8:00 PM, 30th April, 2013
Lee Daniels moves from the dingy Harlem of 2009’s Precious to a swampy rural Florida setting in The Paperboy, a slippery noir-thriller adapted from the 1995 Pete Dexter novel.
In a humid Florida town in the late sixties, Reporter Ward Jansen (McConaughey) is on a mission to expose the injustice carried out against convicted murderer Hillary Van Wetter (Cusack), whom he believes to be wrongly accused of the murder of a local police chief. By his side is his partner Yardley (David Oyelowo) and, officiating as his driver, his younger brother Jack, played by a jockish Zac Efron.
Ward’s way in comes in the form of the dangerously sexy Charlotte Bless (Kidman), who’s struck up a passionate pen-pal relationship with the felon. The boys accompany her to some of her meetings with Hillary so that they can ask questions. Charlotte drips with sex appeal in the humidity, attracting Jack’s lustful eye, and the seemingly simple narrative becomes a multi-dimensional labyrinth of duplicity and uncertainty.
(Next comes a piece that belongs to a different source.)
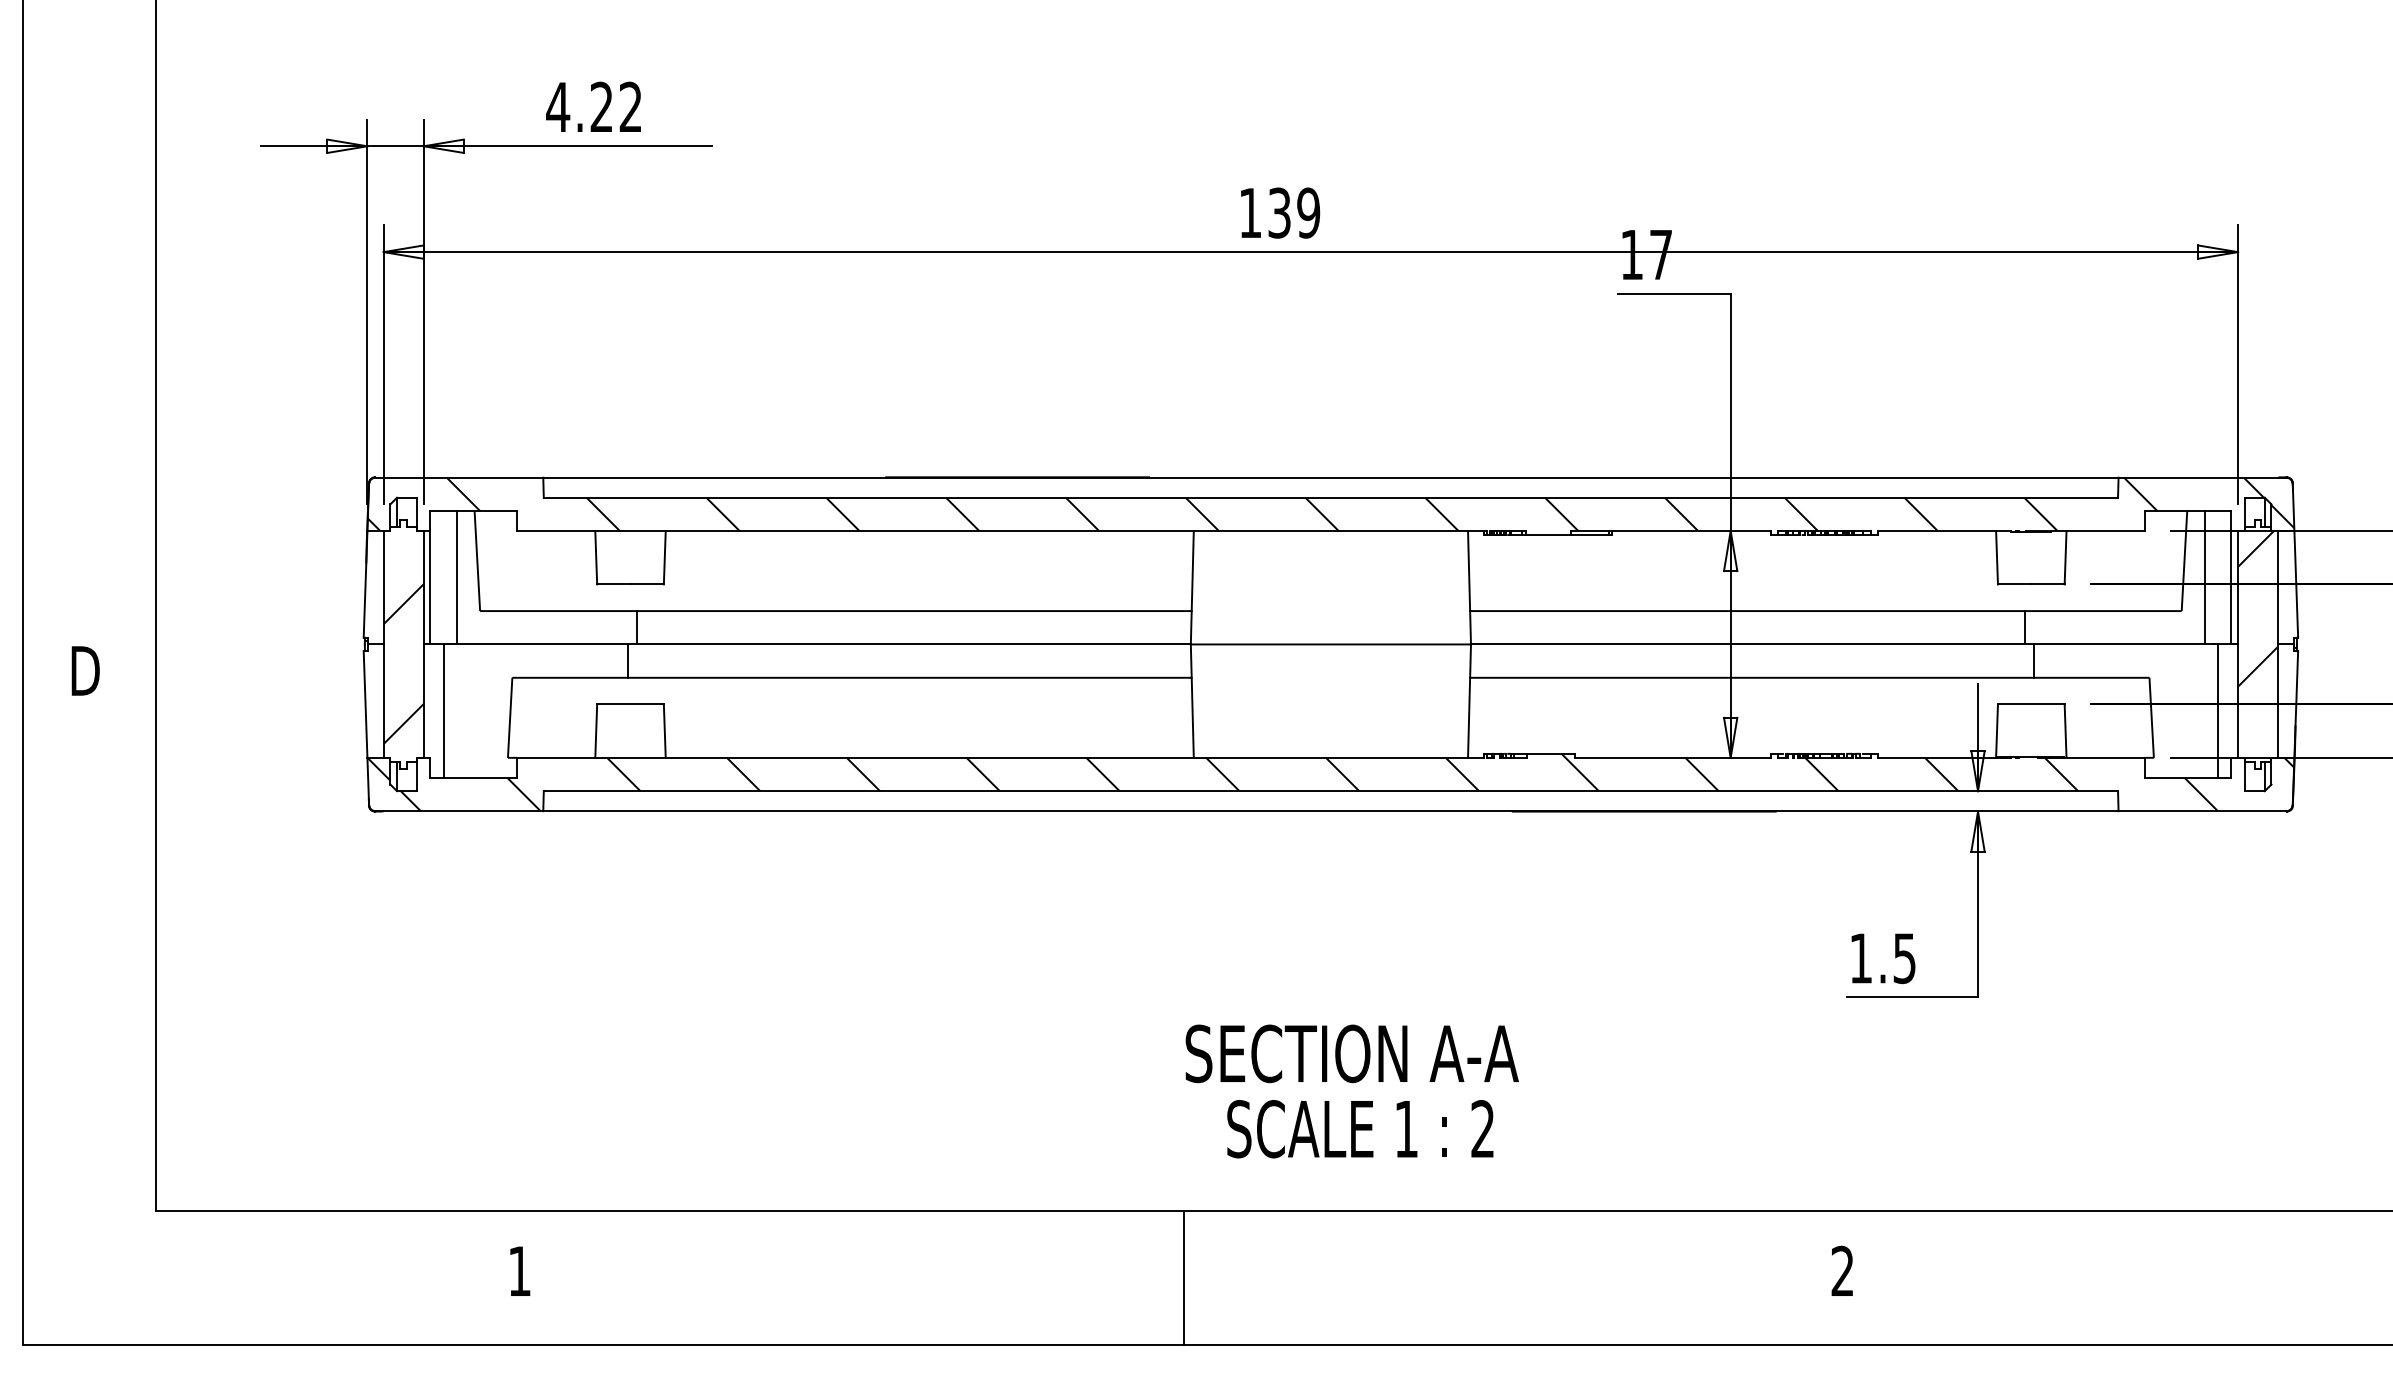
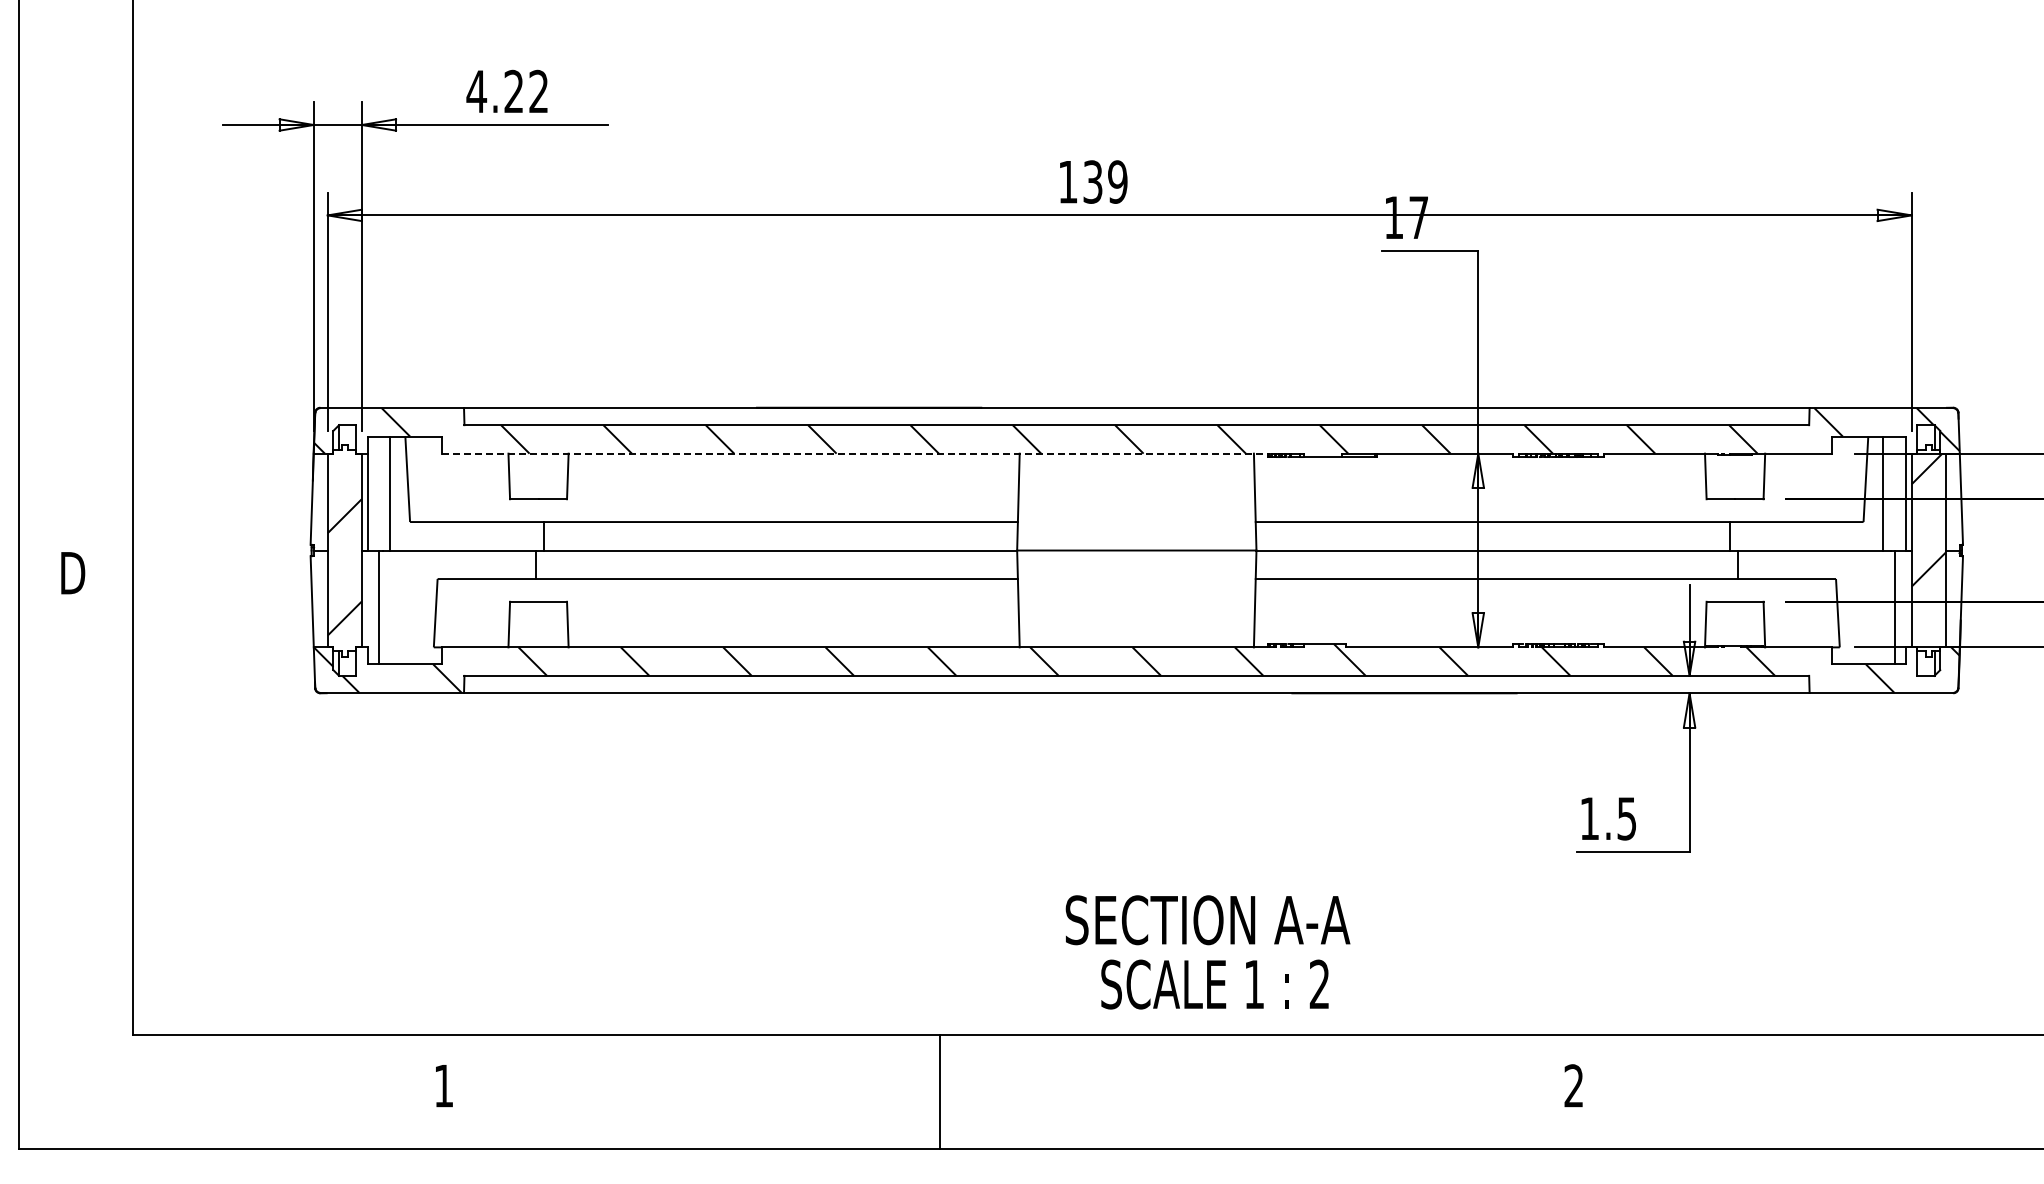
line: (1002, 530) -> (856, 453), solid -> dashed
text: (1351, 1091) -> (1207, 952), moved
line: (1183, 1277) -> (939, 1091), moved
We never quite know what Charlotte’s up to, and Kidman, commanding an aura of saucy deceptiveness, aims to keep it that way.
The Paperboy is an atmospheric thriller with a contrasting range of strong performances, most notably from Kidman. Some may become alienated by its plot, or lack thereof, but it’s as entertaining as it is mysterious, and it will envelop you in its world with ease.